The Centre’s indirect tax revenues, excluding the amount distributed to states, have risen by approximately 19% compared to last year in April and May. This growth can be attributed to solid Goods and Service Tax (GST) collections and improved customs duty collections. These figures surpass the required % growth rate of 10.6% needed to reach the fiscal year 2023-24 target.
The target for indirect tax revenue in the fiscal year 2023-24 is Rs 15.37 trillion, surpassing the actual receipts of Rs 13.91 trillion in the previous fiscal year 2022-23. In April and May of the current fiscal year, the estimated indirect tax receipts amount to approximately Rs 2.46 trillion, around 16% of the annual target. This compares favourably to the achievement of 14.8% of the target during the same period last year.
In the previous fiscal year, the Centre successfully reached the revised estimate of Rs 13.9 trillion in indirect tax revenue. This amount exceeded the initial budget estimate (BE) by Rs 50,000 crore, primarily due to strong and robust GST receipts.

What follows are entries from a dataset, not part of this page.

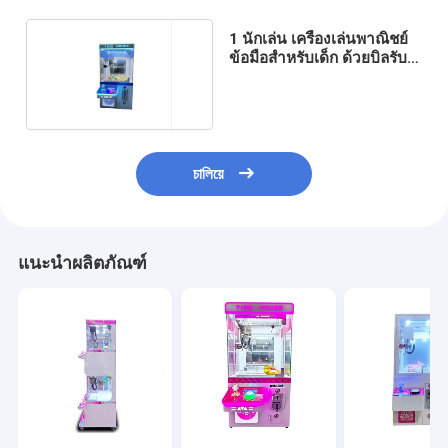
1 นักเล่น เครื่องเล่นพาณิชย์
ข้อมือสําหรับเด็ก ด้วยบิลรับ
110V
চালিয়ে
แนะนำผลิตภัณฑ์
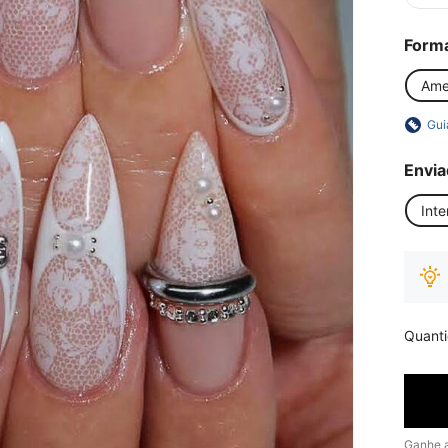
Form
Ame
Gui
Envia
Inte
Quant
Ganhe 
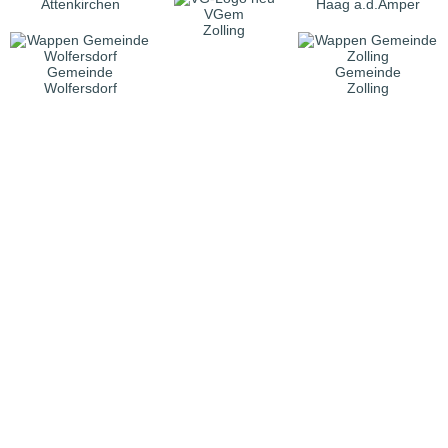
Attenkirchen
Haag a.d.Amper
VGem
Zolling
Gemeinde
Gemeinde
Wolfersdorf
Zolling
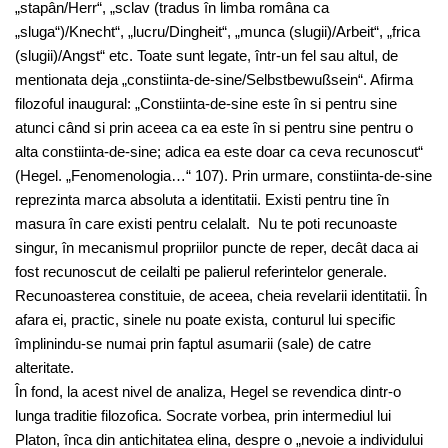
„stapân/Herr“, „sclav (tradus în limba româna ca
„sluga“)/Knecht“, „lucru/Dingheit“, „munca (slugii)/Arbeit“, „frica
(slugii)/Angst“ etc. Toate sunt legate, într-un fel sau altul, de
mentionata deja „constiinta-de-sine/Selbstbewußsein“. Afirma
filozoful inaugural: „Constiinta-de-sine este în si pentru sine
atunci când si prin aceea ca ea este în si pentru sine pentru o
alta constiinta-de-sine; adica ea este doar ca ceva recunoscut“
(Hegel. „Fenomenologia…“ 107). Prin urmare, constiinta-de-sine
reprezinta marca absoluta a identitatii. Existi pentru tine în
masura în care existi pentru celalalt. Nu te poti recunoaste
singur, în mecanismul propriilor puncte de reper, decât daca ai
fost recunoscut de ceilalti pe palierul referintelor generale.
Recunoasterea constituie, de aceea, cheia revelarii identitatii. În
afara ei, practic, sinele nu poate exista, conturul lui specific
împlinindu-se numai prin faptul asumarii (sale) de catre
alteritate.
În fond, la acest nivel de analiza, Hegel se revendica dintr-o
lunga traditie filozofica. Socrate vorbea, prin intermediul lui
Platon, înca din antichitatea elina, despre o „nevoie a individului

The average monthly GST collections during the first two months of the current fiscal year have amounted to Rs 1.72 trillion. In April, a remarkable collection of Rs 1.87 trillion was supported by year-end transactions in March. As anticipated, the GST collections declined to Rs 1.57 trillion in May.

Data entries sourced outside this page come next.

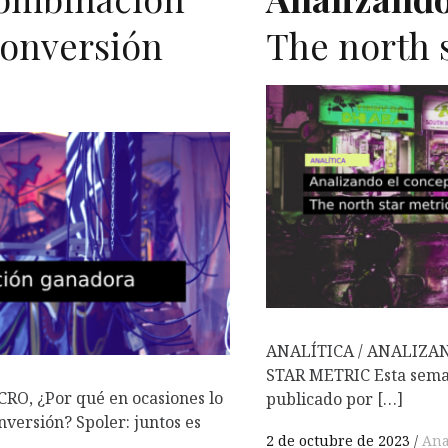
conversión
The north 
ANALÍTICA / ANALIZA
STAR METRIC Esta seman
O, ¿Por qué en ocasiones lo
publicado por […]
versión? Spoler: juntos es
2 de octubre de 2023
Ana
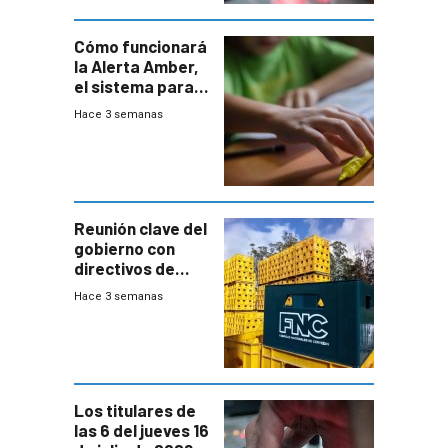
Cómo funcionará
la Alerta Amber,
el sistema para
la búsqueda
Hace 3 semanas
temprana de
menores
ausentes
Reunión clave del
gobierno con
directivos de
Fábricas
Hace 3 semanas
Nacionales de
Cervezas
Los titulares de
las 6 del jueves 16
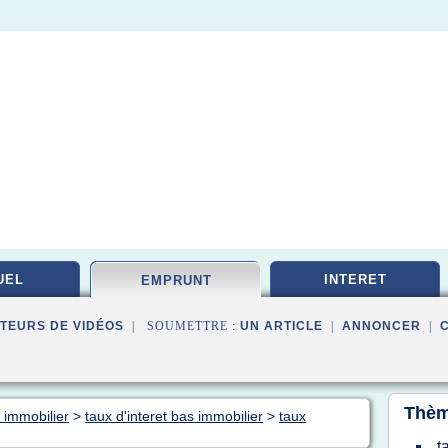
UEL
INTERET
EMPRUNT
TEURS DE VIDÉOS
| SOUMETTRE :
UN ARTICLE
|
ANNONCER
|
Thèm
 immobilier
>
taux d'interet bas immobilier
>
taux
t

Officials anticipate that the monthly gross GST collections, which include state GST and compensation cess, are expected to fall within the range of Rs 1.55-1.6 trillion during the current fiscal year. This is in comparison to the target of Rs 1.5 trillion per month. As a result, Central GST collections may surpass the FY24 target of Rs 8.1 trillion by a significant margin.
According to the official, Customs duty collections have shown positive performance in the first two months of the current fiscal year compared to the same period last year.
In the current financial year, the government’s emphasis is on enhancing compliance and expanding the tax base by the Centre. These measures aim to strengthen revenue collections.
To combat fake GST registrations and detect instances of Input Tax Credit (ITC) fraud, the Central Board of Indirect Taxes and Customs has implemented a new measure. All applications will now be assigned a risk rating, and tax officers will cross-verify the submitted documents with municipal records. Following a special drive, these instructions were issued, revealing instances of fraudsters exploiting PAN and Aadhaar numbers to obtain GST registrations.
The CBIC (Central Board of Indirect Taxes and Customs) has been actively implementing measures to reduce the time required for cargo clearance by Customs authorities. This initiative aims to facilitate quicker and smoother clearance processes, which, in turn, would contribute to increased customs duty collections.